Yemen plan OK if people back it: Russia

MOSCOW: Russia would accept a Yemen-style power transition in Syria if people decided that, Russia’s deputy foreign minister said yesterday, the latest statement seemingly aimed at distancing the Kremlin from President Bashar Assad.
The United States is seeking Russia’s support in getting Assad to step aside, but Mikhail Bogdanov said the president’s fate was “not a question for us” but for the Syrian people.
“Application of the so-called Yemen scenario to resolve the conflict in Syria is possible only if the Syrians themselves agree to it,” Bogdanov said, according to the Interfax news agency.
“The Yemen scenario was discussed by the Yemenis themselves. If this scenario is discussed by Syrians themselves and is adopted by them, we are not against it.”
Meanwhile, US Secretary of State Hillary Clinton urged Assad to hand over power and leave his country, condemning a massacre near the town of Hama that opponents have blamed on his supporters as “unconscionable.”
Clinton said the United States was willing to work with all members of the UN Security Council, which includes Russia, on a conference on Syria’s political future as long as it started with the premise that Assad gave way to a democratic government.
“Assad must transfer power and leave Syria,” Clinton told a news conference in Istanbul after meeting foreign ministers from Arab and Western nations to discuss counterterrorism.
“The regime-sponsored violence that we witnessed again in Hama yesterday is simply unconscionable.
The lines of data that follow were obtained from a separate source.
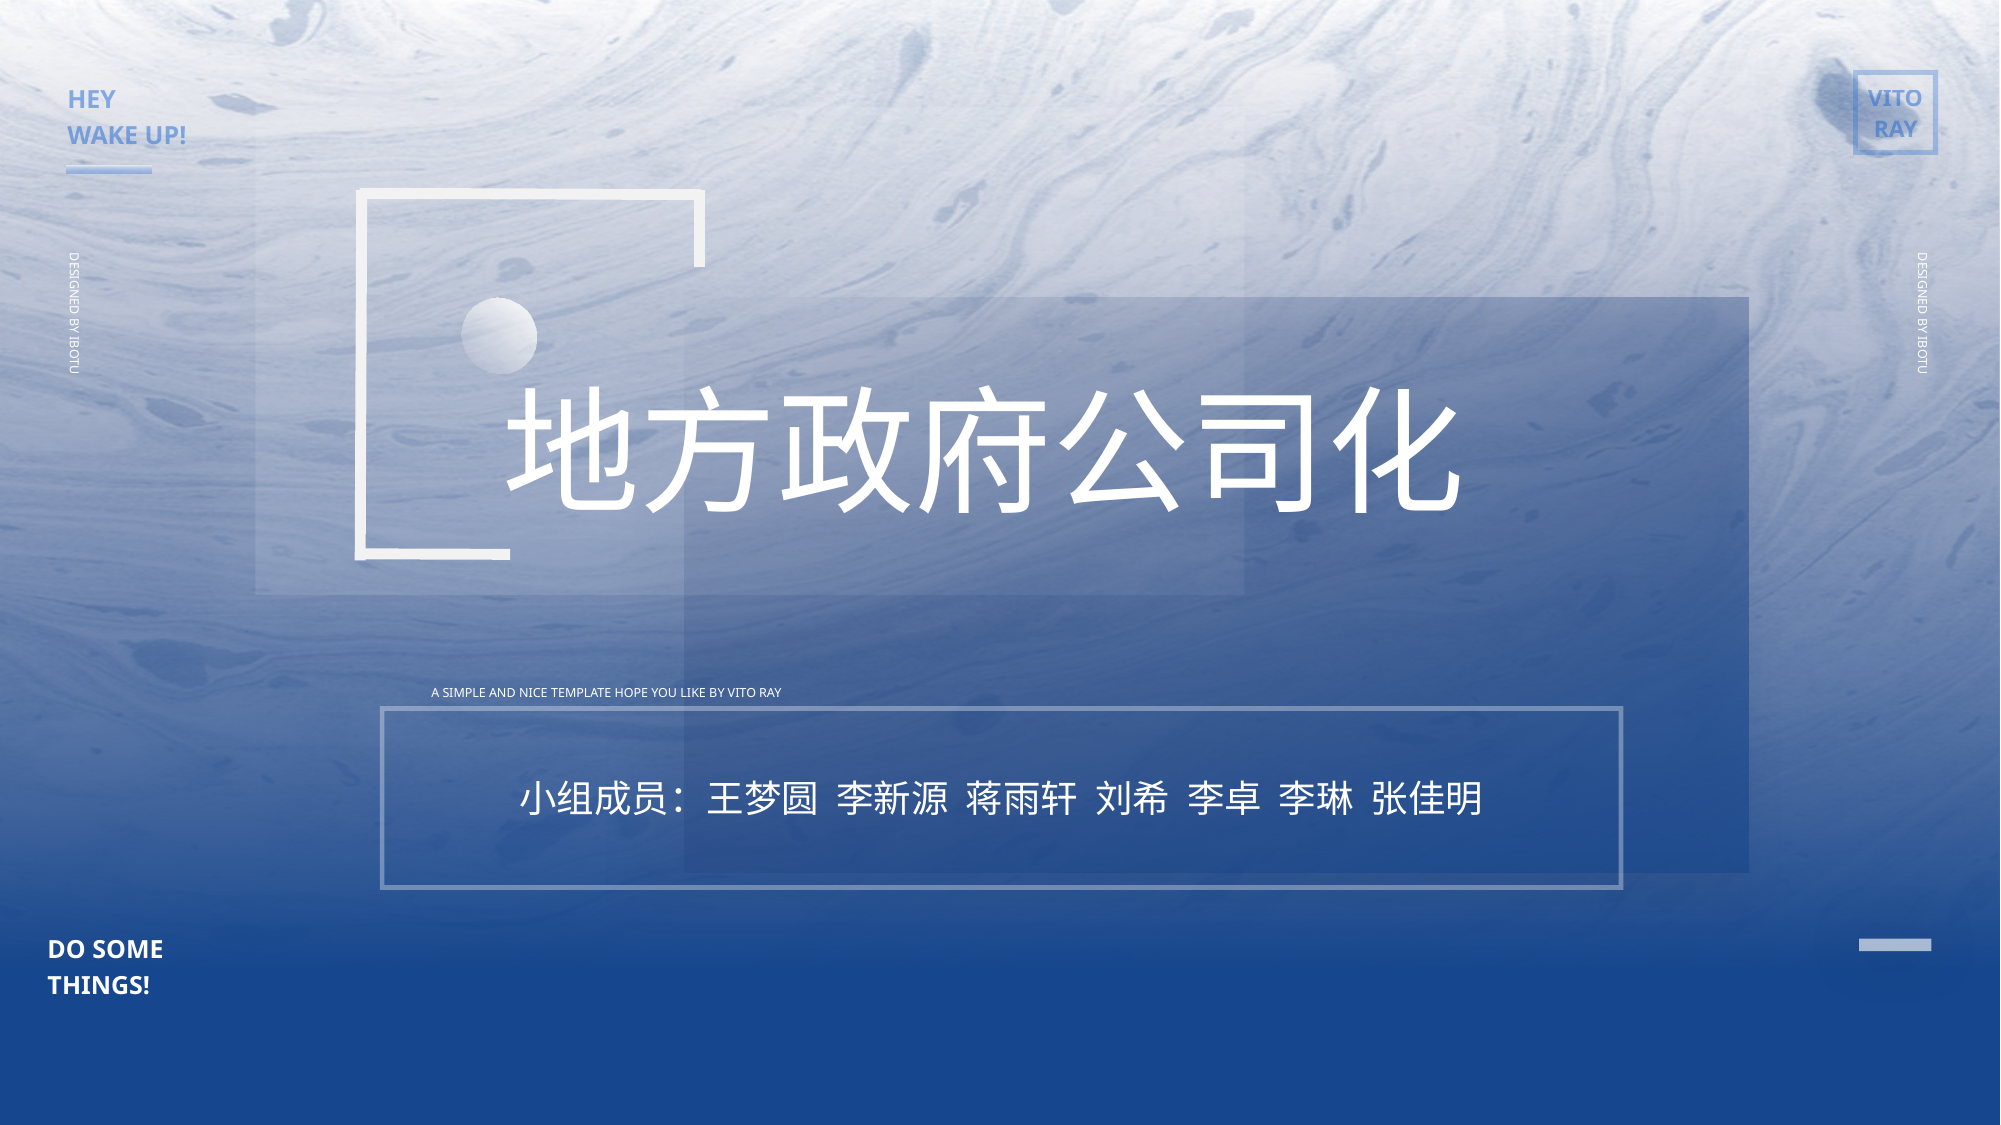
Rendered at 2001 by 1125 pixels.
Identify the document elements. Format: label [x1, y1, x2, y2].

picture [0, 0, 1999, 1125]
text_box [357, 190, 701, 561]
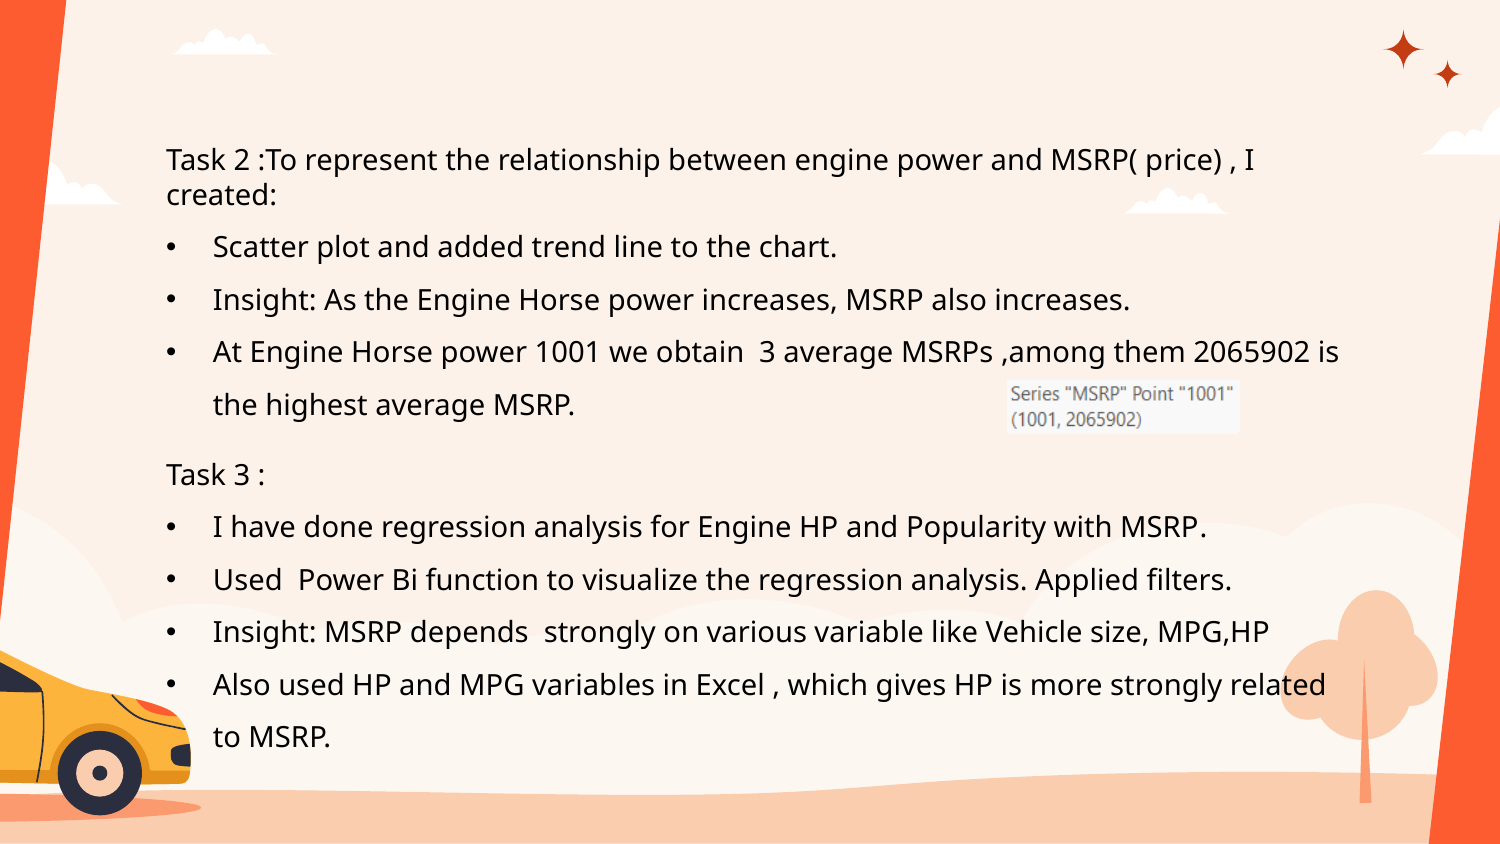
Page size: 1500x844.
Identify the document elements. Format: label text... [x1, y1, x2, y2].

text_box Task 2 :To represent the relationship between engine power and MSRP( price) , I created: Scatter plot and added trend line to the chart. Insight: As the Engine Horse power increases, MSRP also increases. At Engine Horse power 1001 we obtain 3 average MSRPs ,among them 2065902 is the highest average MSRP. Task 3 : I have done regression analysis for Engine HP and Popularity with MSRP. Used Power Bi function to visualize the regression analysis. Applied filters. Insight: MSRP depends strongly on various variable like Vehicle size, MPG,HP Also used HP and MPG variables in Excel , which gives HP is more strongly related to MSRP. [151, 134, 1377, 844]
picture [1007, 380, 1241, 434]
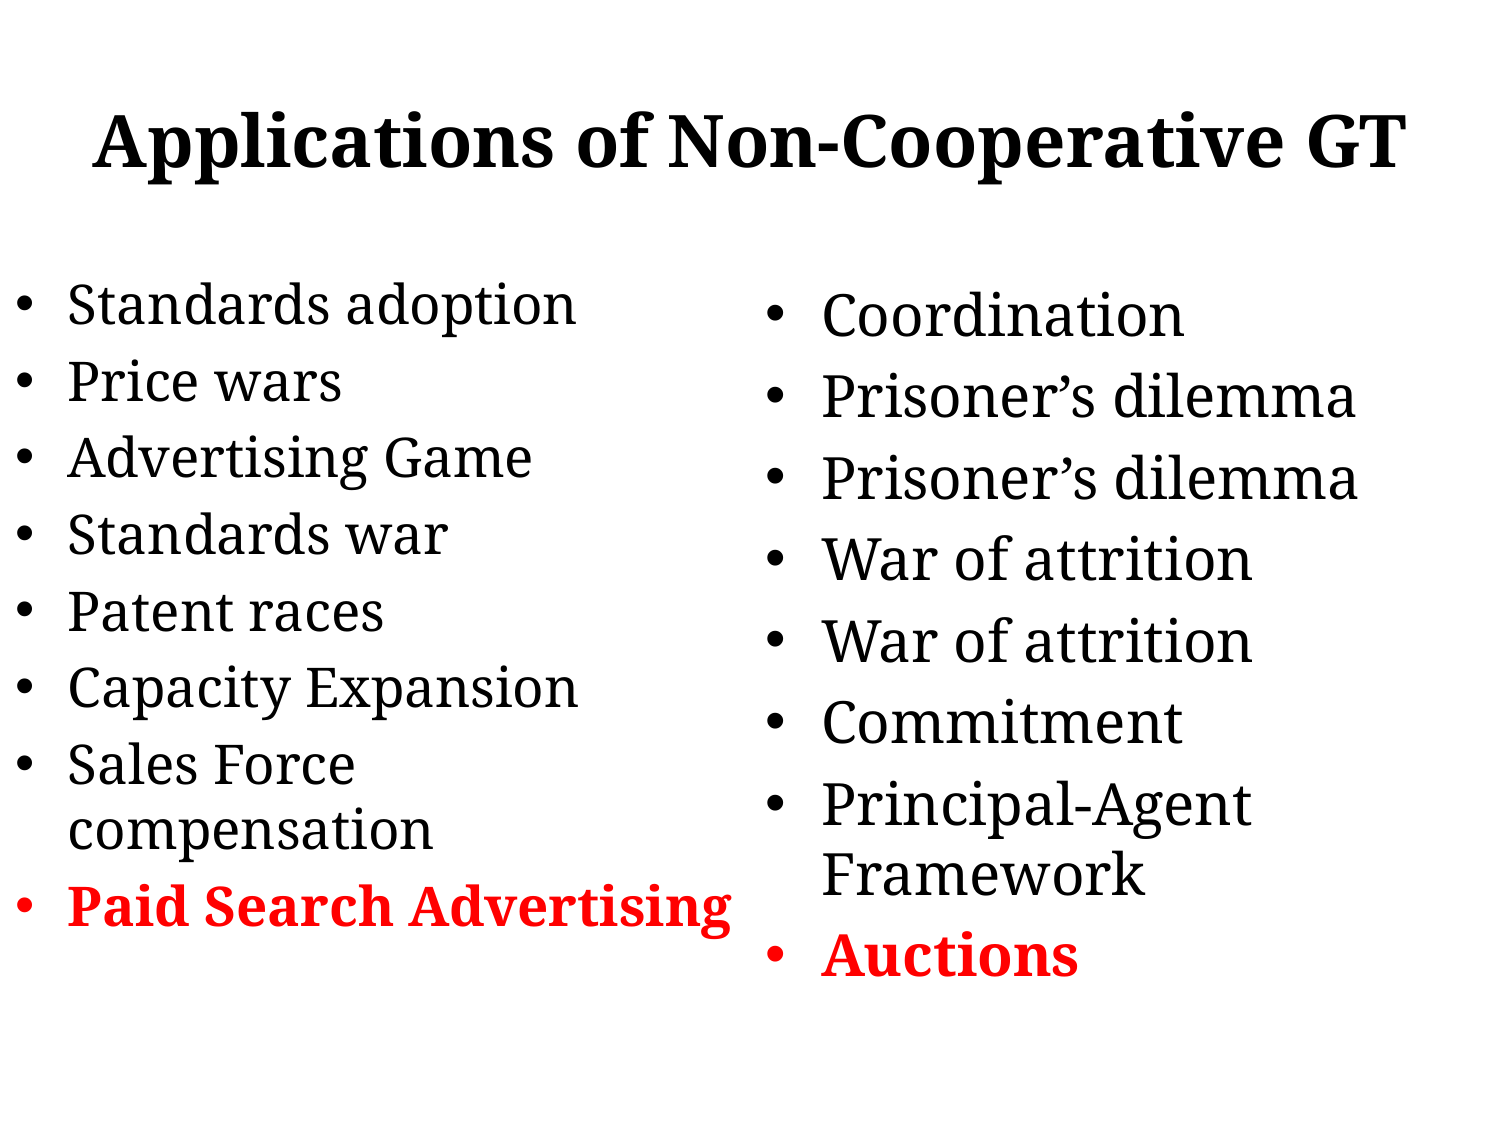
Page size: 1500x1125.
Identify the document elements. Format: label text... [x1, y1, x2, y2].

list Standards adoption Price wars Advertising Game Standards war Patent races Capacity Expansion Sales Force compensation Paid Search Advertising [0, 262, 750, 1005]
title Applications of Non-Cooperative GT [75, 45, 1425, 233]
list Coordination Prisoner’s dilemma Prisoner’s dilemma War of attrition War of attrition Commitment Principal-Agent Framework Auctions [750, 270, 1500, 1021]
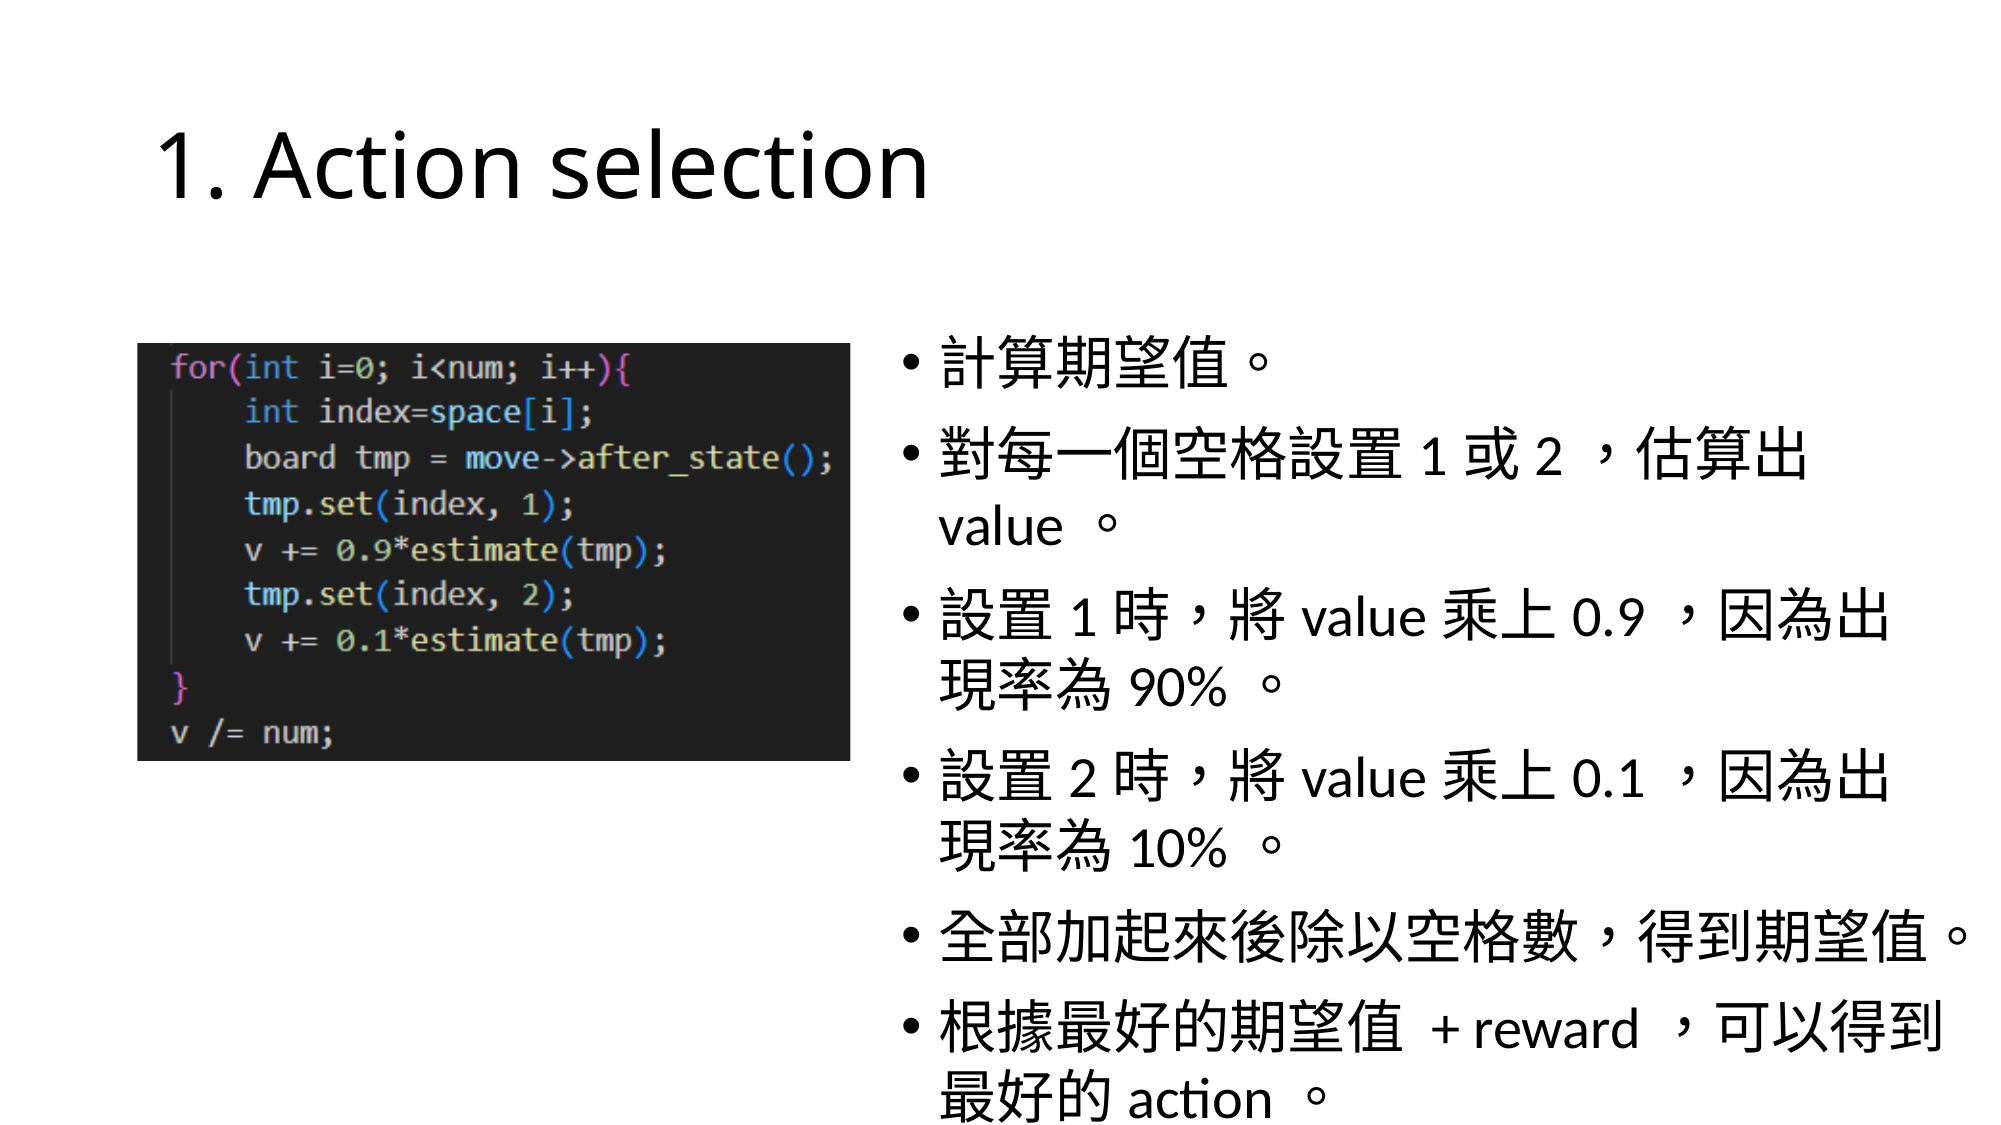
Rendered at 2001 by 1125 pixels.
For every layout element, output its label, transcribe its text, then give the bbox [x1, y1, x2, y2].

title 1. Action selection [137, 59, 1863, 278]
picture [137, 343, 851, 761]
list 計算期望值。 對每一個空格設置1或2，估算出value。 設置1時，將value乘上0.9，因為出現率為90%。 設置2時，將value乘上0.1，因為出現率為10%。 全部加起來後除以空格數，得到期望值。 根據最好的期望值 + reward，可以得到最好的action。 [886, 319, 1964, 737]
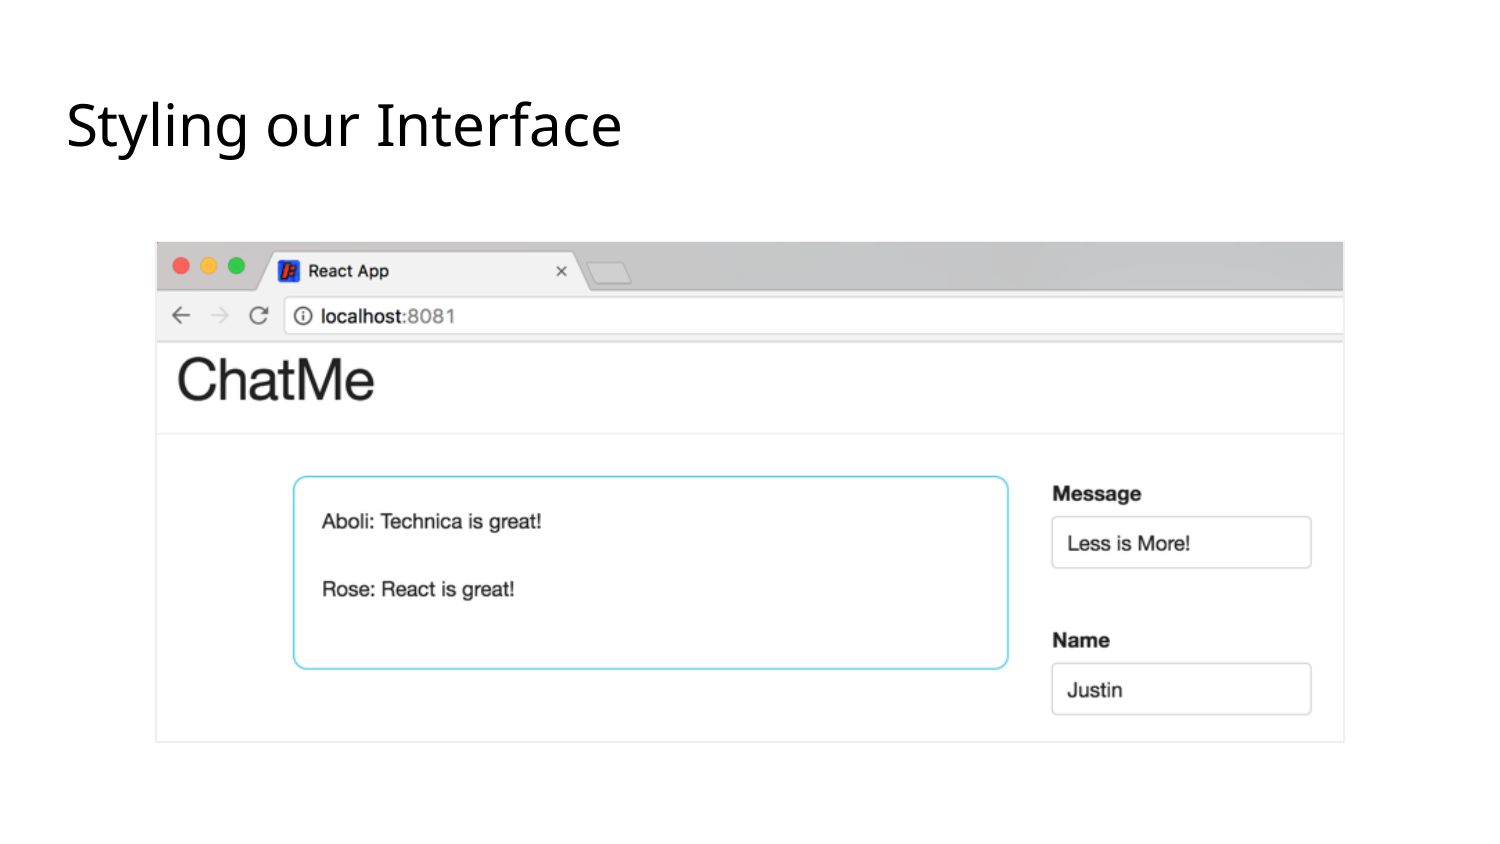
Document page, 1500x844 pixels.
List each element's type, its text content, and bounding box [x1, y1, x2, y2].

Assad has doubled down on his brutality and his duplicity and Syria will not, cannot be peaceful, stable or certainly democratic until Assad goes.”
United Nations observers have been prevented from reaching the village of Mazraat Al-Qubeir, near Hama where anti-Assad activists say Syrian troops and militiamen loyal to the president massacred at least 78 villagers, the head of the monitoring mission said yesterday.
Clinton urged the international community to unite behind an “achievable” plan and said Washington was willing to cooperate with any state as long as they agreed that Assad had to cede power.
“We are prepared to work with any country, including all members of the UN Security Council and we will do so, so long as any such gathering starts from the basic premise that Assad and his regime must give way to a new, democratic Syria.”
Clinton said she would send her special adviser on Syria to Moscow today to discuss with the Russian government the need for political transition in Syria.
Qatar’s prime minister urged the international community to speed up its search for a solution bringing a “peaceful transfer of power” in Syria, as he met French President Francois Hollande.
“We must speed up our search for a solution to maintain the country’s stability and equally there must be a plan for a peaceful transfer of power,” Sheikh Hamad bin Jassem Al-Thani told reporters after the talks in Paris.
A peaceful transfer of power “is really our preferred solution” Sheikh Hamad said as he condemned Assad’s regime for failing to follow through on United Nations-Arab League envoy Kofi Annan’s peace plan.
“In the past the Syrian government has always agreed with the proposals that were made and then worked to make them fail,” he said.
“We need for Russia and China to agree” to a solution, he said, reiterating support for invoking Chapter Seven of the UN Charter to back the Annan peace plan.
The chapter authorizes member states to take “all necessary measures” to carry out specific UN Security Council decisions and can be used in some cases to authorize military action. “This does not mean that another solution does not exist, but we must continue working to find a peaceful solution,” Sheikh Hamad said.